The [input] VAT incurred for the RMB 132m prepayment is not known. It was not RMB 22m (17% of RMB 132m) as buildings (which you have assumed to be 40% of total project cost) are VAT-exempt. Exemption also applies to purchase of agricultural products. 

Expenses related to export also entail [input] VAT that is "recovered" from export tax refund. Processing of export tax refund takes time, as illustrated in italic below. 

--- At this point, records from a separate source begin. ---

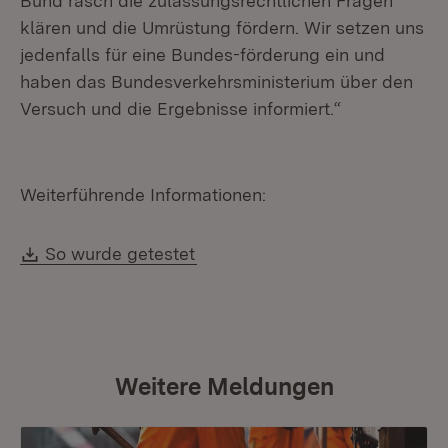
Bund rasch die zulassungsrechtlichen Fragen
klären und die Umrüstung fördern. Wir setzen uns
jedenfalls für eine Bundes-förderung ein und
haben das Bundesverkehrsministerium über den
Versuch und die Ergebnisse informiert.“
Weiterführende Informationen:
Download:
So wurde getestet
Weitere Meldungen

(The RMB 48m export tax refund that government owed Sino as at end-2014 corresponded to export sales of around RMB 320m (export tax refund rate being 15%). As export sales in 2014 amounted to RMB 635m, processing time was six months.)


Hi portuser,
 
It looks to me that the RMB 55 million relates to the purchase of plant and machinery whereas the RMB 77 million relates to the purchase of raw material, packing materials and finished goods.
 
The RMB 55 m prepayment could either be deemed to be inclusive or exclusive of VAT:
 
Inclusive of VAT:
55 = 47 (100%) + 8 (17%), meaning it carries an input credit of RMB 8 million when expensed – but this 8 million could not have been included in the “VAT receivables” – otherwise it would have been “double counting”.
 
Exclusive of VAT:
This means RMB 55 m x 0.17 = 9 m of VAT is yet to be paid – hence it could not have been included in the “VAT receivables” either.
 
So, what “other factors” could have contributed to the high VAT receivables if prepayments could not possibly have? 
_____________________________________________________________________________________________________

From page 63 of AR2014:
 
Value-added tax
The Group’s sales of goods in the PRC are subjected to Value-added tax (“VAT”) at the applicable tax rate of 17% for PRC domestic sales. Input VAT on purchases can be deducted from output VAT. The net amount of VAT recoverable from, or payable to, the tax authority is included as part of “other receivable” or “other payable” in the statement of financial position. The Group’s export sales are not subject to VAT.
 
Revenue, expenses and assets are recognised net of the amount of VAT except:

                    - Where the VAT incurred on a purchase of assets or services is not recoverable from the taxation authority, in which case the VAT is recognised as part of the cost of acquisition of the asset or as part of the expense item as applicable; and 

 
                    -  Receivables and payables that are stated with the amount of VAT included.
The net amount of VAT recoverable from, or payable to, the taxation authority is included as part of receivables or 
payables in the statement of financial position. 

 
 
From page 81 of AR2014:
 
The advances which are unsecured, interest-free and repayable on demand are mainly made to:
                  -  contractor relates to the construction of newly acquired land and existing factory and warehouse; 

                  -  suppliers of property, plant and equipment relate to the purchase of plant and machinery; 

                  -  suppliers relate to the purchase of raw material, packing materials and finished goods; and 

                  -  employees pertaining to business purpose. 

________________________________________________________________________________________________________ 
Very interesting discussion on VAT.

By the way what is the impact of Vat on credit sales?